This policy applies to anyone working on behalf of PMT Courses. PMT Courses believes that it is always unacceptable for a child or young person to experience abuse of any kind and recognises its responsibility to safeguard the welfare of all children and young people, by committing to a practice which protects them.
We recognise that:
- The welfare of the child/young person is paramount.
- All children, regardless of age, disability, gender, racial heritage, religious belief, sexual orientation or identity, have the right to equal protection from all types of harm or abuse.
- Some children are additionally vulnerable because of the impact of previous experiences, their level of dependency, communication needs or other issues.
- Working in partnership with children, young people, their parents, carers and their agencies is essential in promoting young people’s welfare.
The purpose of the policy:
- To provide protection for the children and young people who receive PMT Courses’ services.
- To provide tutors with guidance on procedures they should adopt in the event that they suspect a child or young person may be experiencing, or be at risk of, harm.
- This policy applies to all staff, including senior managers, tutors or anyone working on behalf of PMT Courses.
We will seek to safeguard children and young people by:
- Valuing them, listening to and respecting them.

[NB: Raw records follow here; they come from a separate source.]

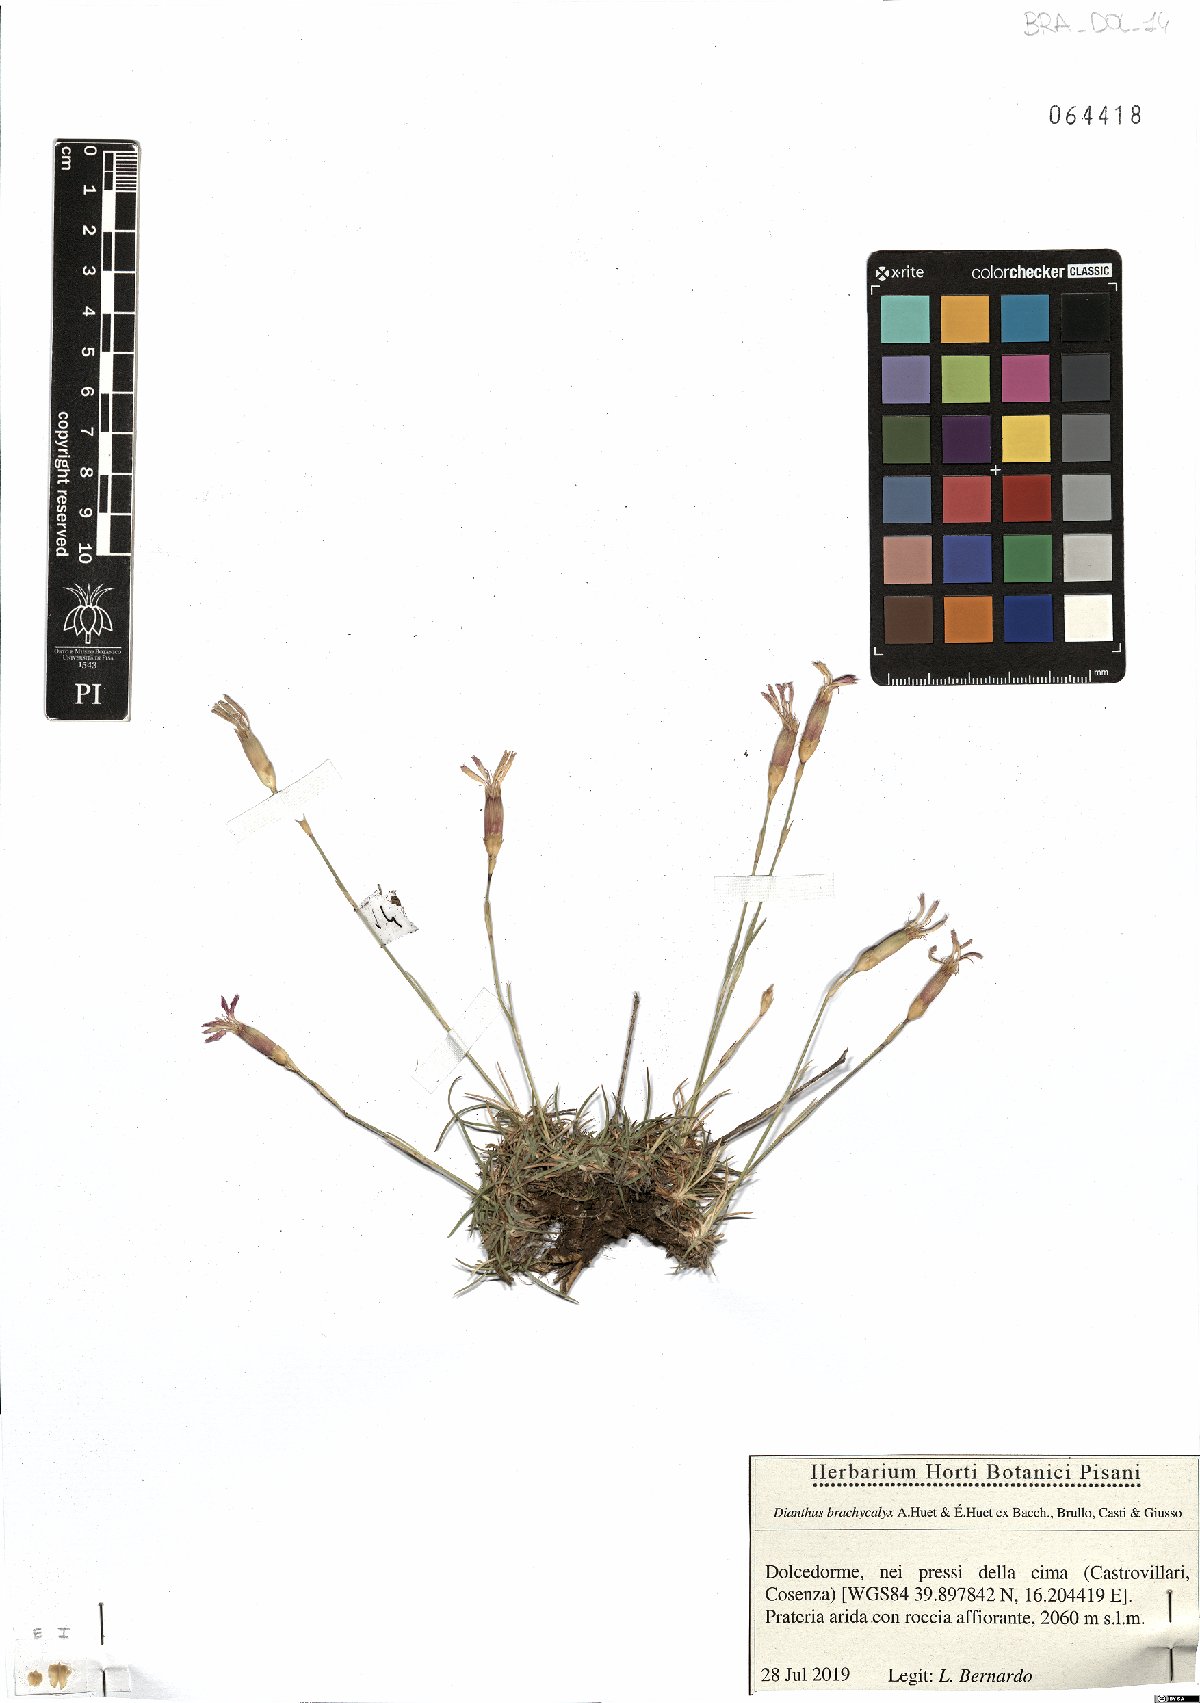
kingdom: Plantae
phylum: Tracheophyta
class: Magnoliopsida
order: Caryophyllales
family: Caryophyllaceae
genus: Dianthus
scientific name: Dianthus brachycalyx
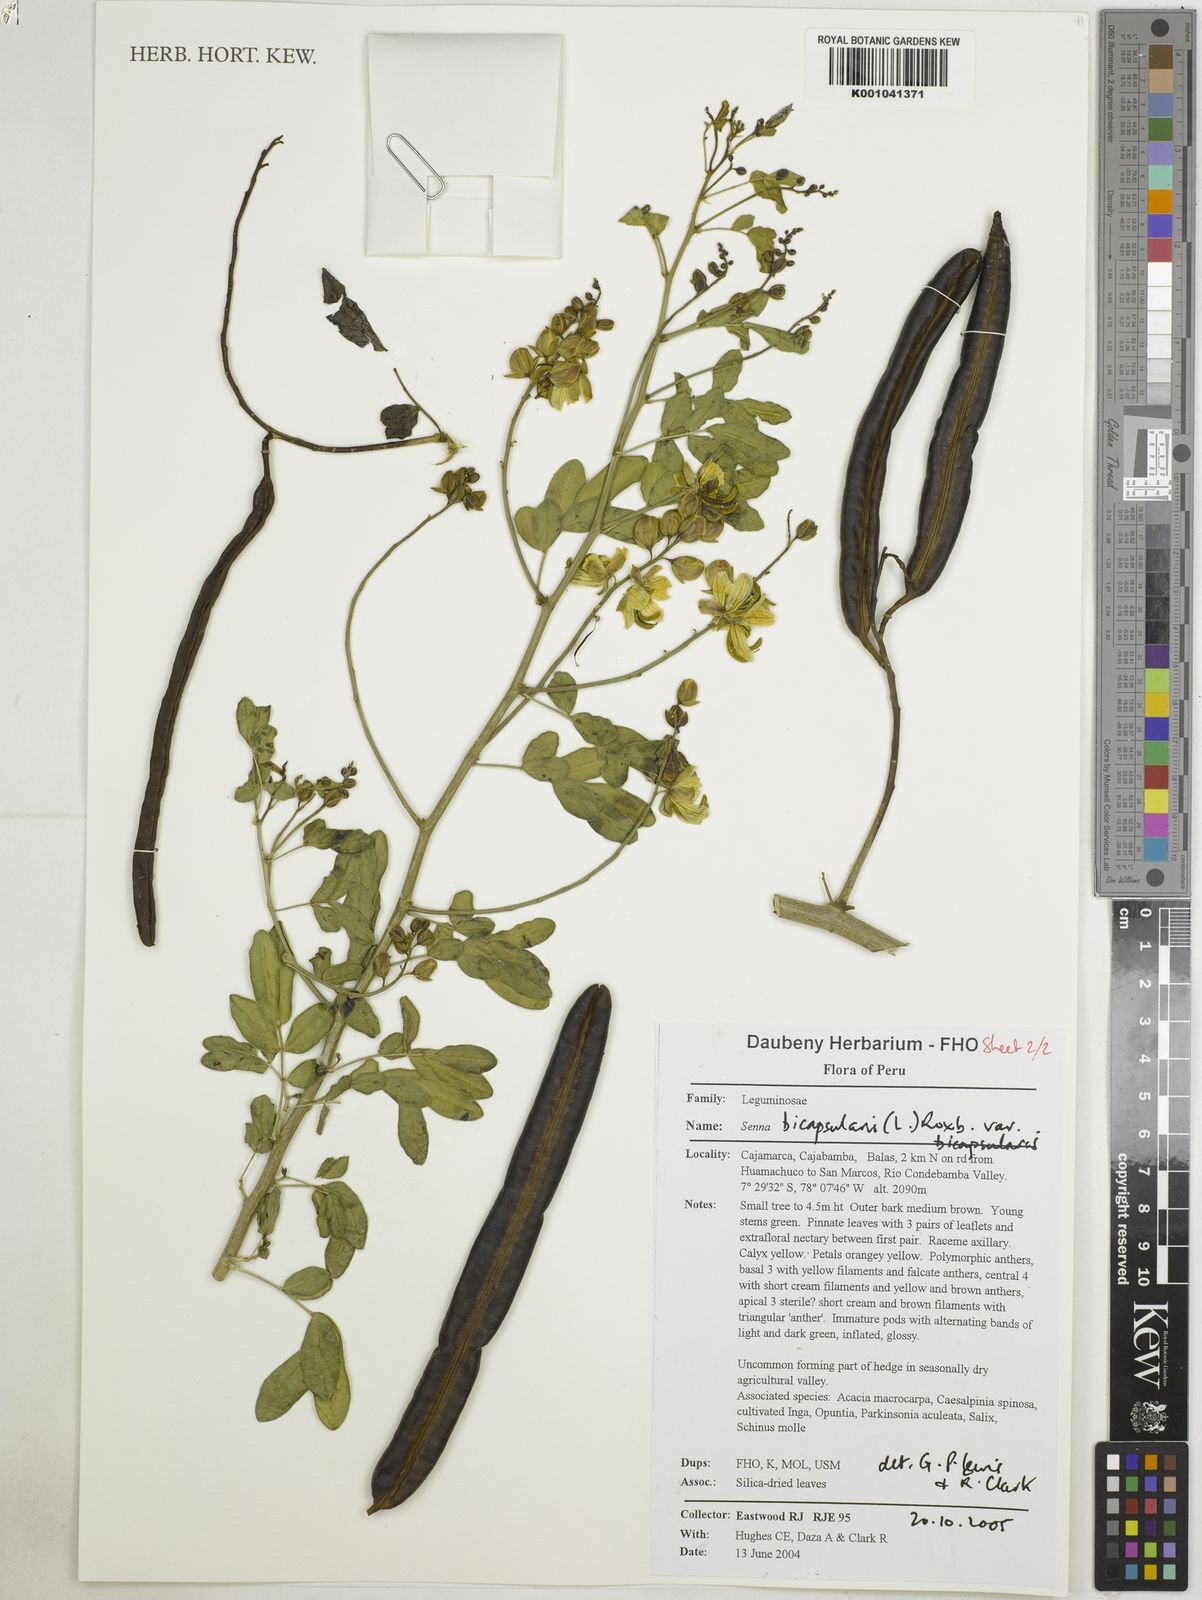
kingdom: Plantae
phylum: Tracheophyta
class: Magnoliopsida
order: Fabales
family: Fabaceae
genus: Senna
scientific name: Senna bicapsularis
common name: Christmasbush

- Adopting child protection guidelines through procedures and a code of conduct for staff members and tutors.
- Recruiting tutors safely, ensuring all necessary checks are made.
- Sharing information about child protection and good practice with children, parents, staff, and tutors.
- Sharing information about concerns with agencies who need to know, and involving parents and children appropriately.
- Providing effective management for staff and tutors through supervision and support.
- Ensuring that we provide a safe physical environment for children and young people by applying health and safety measures in accordance with the law and regulatory guidance.
If you have any concerns about the child you are tutoring pleasure follow the below procedure (taken from the NSPCC).
- Listen carefully to the child. Avoid expressing your own views on the matter. A reaction of shock or disbelief could cause the child to ‘shut down’, retract or stop talking
- Let them know they’ve done the right thing. Reassurance can make a big impact to the child who may have been keeping the abuse secret
- Tell them it’s not their fault. Abuse is never the child’s fault and they need to know this
- Say you will take them seriously. A child could keep abuse secret in fear they won’t be believed. They’ve told you because they want help and trust you’ll be the person who will listen to and support them.
- Don’t talk to the alleged abuser. Confronting the alleged abuser about what the child’s told you could make the situation a lot worse for the child
- Explain what you’ll do next. If age appropriate, explain to the child you’ll need to report the abuse to someone who will be able to help
- Don’t delay reporting the abuse. The sooner the abuse is reported after the child discloses the better. Report as soon as possible so details are fresh in your mind and action can be taken quickly.
This policy has been drawn up on the basis of law and guidance that seeks to protect children, namely:
- Children Act 1989
- United Convention of the Rights of the Child 1991
- Data Protection Act 1998
- Human Rights Act 1998
- Sexual Offences Act 2003
- Children Act 2004
- Safeguarding Vulnerable Groups Act 2006
- Protection of Freedoms Act 2012
- Children and Families Act 2014
- Special educational needs and disability (SEND) code of practice: 0 to 25 years
- Statutory guidance for organisations which work with and support children and young people who have special educational needs or disabilities; HM Government 2014
We are also committed to reviewing our policy and good practice annually.